Ebenfalls sehr konkret war der Anlass zu der Gruppe von „Deep Water“ (2010). In der Folge der unfassbaren Ölkatastrophe im Golf von Mexiko, die auch zwei Jahre danach und bis in weite Zukunft ihre zerstörerischen Auswirkungen zeigt,  entstanden diese Blätter auf türkis karierter Baufolie. Im Kleinen wie im Großen wirken diese Arbeiten wie von der trüben Farbigkeit einer Lagune getragen; der Statik des Gittergeflechts entgegenwirkend, schwirren die Zeichnungen ohne erkenntlichen Grund, Richtung oder Sinn über und durch die Bildfläche; dennoch formieren sich die Linien mal zu einem Fisch oder zu einem Schiffsrumpf, mal zu einem vulkanartigen Krater, und während die energetisch aufgeladene orange Signalfarbe wie ein Lavastrom aus der Fläche strömt, mischt sich das schwarze Gold träge und gefährlich mit dem maritimen Raum.

Die Reihe „Aroma“ (2010-2011) schließlich entstand jüngst nach dem Eindruck mehrerer Romfahrten, die einen nachhaltigen Geschmack von Licht, Luft und Leben auf der Zunge hinterlassen und im Gedächtnis des Künstlers eingeschrieben haben wie eine ‚Granita al limone’. Gelb und Rot, die Farben des römischen Stadtwappens, und das Hellblau eines ewig strahlenden Himmels leuchten einem hier entgegen im rhythmischen Wechsel von Liniengewirr und Fläche, von konzentrierter Dichte und lasierendem Untergrund. Hier lassen sich durchaus motivische Bezüge herstellen zur römischen Wölfin oder dem Pferd des Marc Aurel, zur Innenansicht des Pantheon oder der Kuppel des Petersdomes. Diese Werkreihe ist aber alles andere als ein künstlerisches Reisetagebuch im Sinne einer mimetischen Abfolge historischer Orte in Rom. Es sind auch hier die Eindrücke, Erinnerungen und Sehnsüchte des aufmerksam und sensibel Beobachtenden, die ihre Spuren im Befinden des Künstlers hinterließen. Das quirlige, bisweilen hektische Treiben in der Ewigen Stadt und die zugleich imposante Ausstrahlung ihrer geschichts- und kunstträchtigen Orte, das gleichzeitige Sein unterschiedlichster Epochen und das Gemenge ihrer Geschichten prägen diese expressiven und aromatischen Skizzen eindrücklicher Rom-Erfahrungen. Und bei aller Nähe zu den architektonischen Highlights der Stadt lassen die zeichnerischen Abstraktionen genug spielerischen Raum für den Betrachter, sie mit Ahnungen und Impressionen eigener Art zu füllen.
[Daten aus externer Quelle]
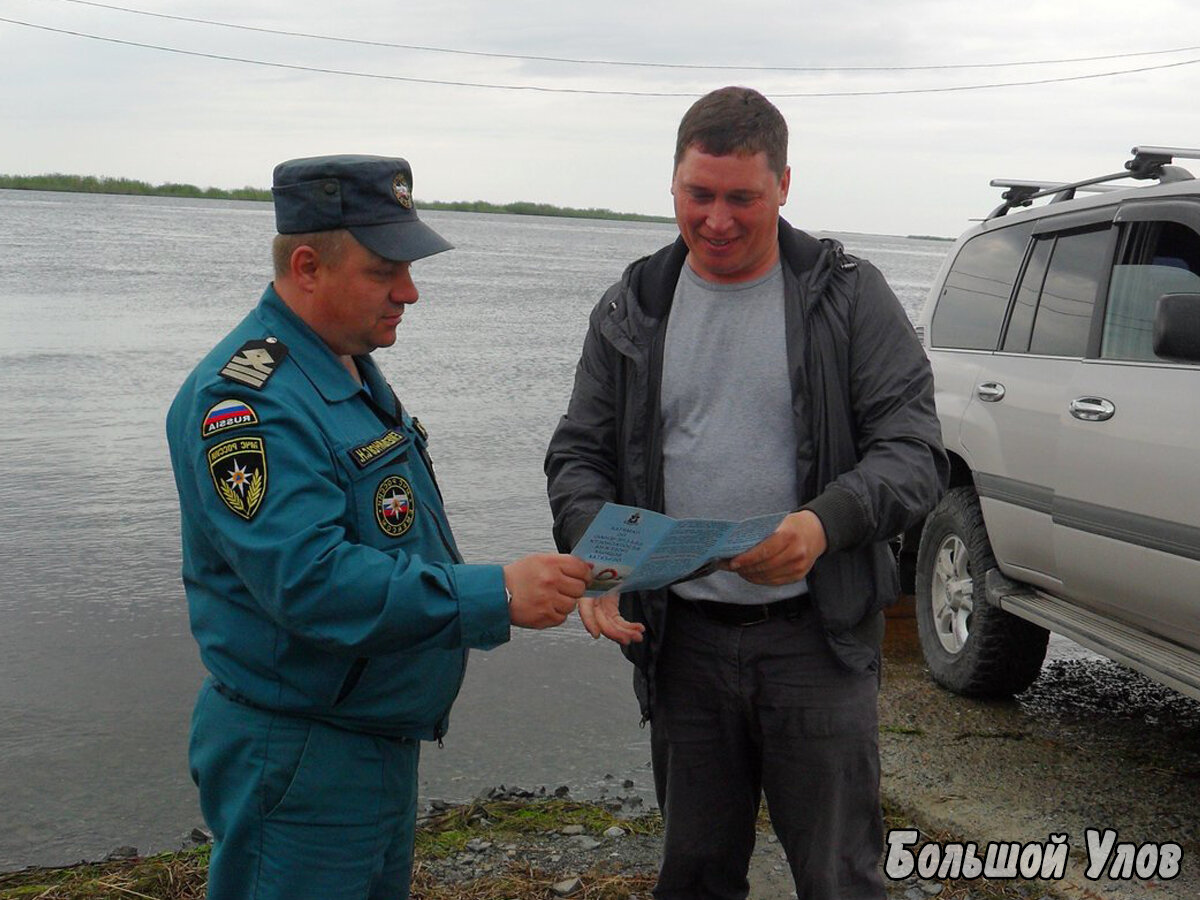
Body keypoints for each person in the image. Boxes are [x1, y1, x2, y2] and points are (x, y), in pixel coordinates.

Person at [545, 88, 948, 899]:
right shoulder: (633, 305)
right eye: (700, 195)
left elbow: (914, 453)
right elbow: (578, 455)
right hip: (682, 642)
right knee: (694, 875)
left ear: (785, 186)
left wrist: (823, 525)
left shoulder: (848, 296)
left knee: (841, 877)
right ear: (672, 185)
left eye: (742, 198)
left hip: (817, 642)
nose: (718, 219)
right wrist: (599, 555)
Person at [166, 154, 591, 900]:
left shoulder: (342, 366)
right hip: (298, 753)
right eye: (384, 271)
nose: (410, 292)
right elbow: (309, 581)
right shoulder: (246, 404)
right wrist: (493, 594)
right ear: (307, 266)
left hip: (364, 740)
So fügen sich die unterschiedlichen Werkgruppen von Klaus Florian zu einem facettenreichen künstlerischen Kosmos; seine an die Grenzen zur Malerei stoßenden Zeichnungen laden den Betrachter zu Reisen durch fremde und doch vertraute Bildwelten ein. Je mehr man sich auf eine solche Reise einzulassen bereit ist, desto tiefer und weiter werden sich einem die Räume des Künstlers eröffnen.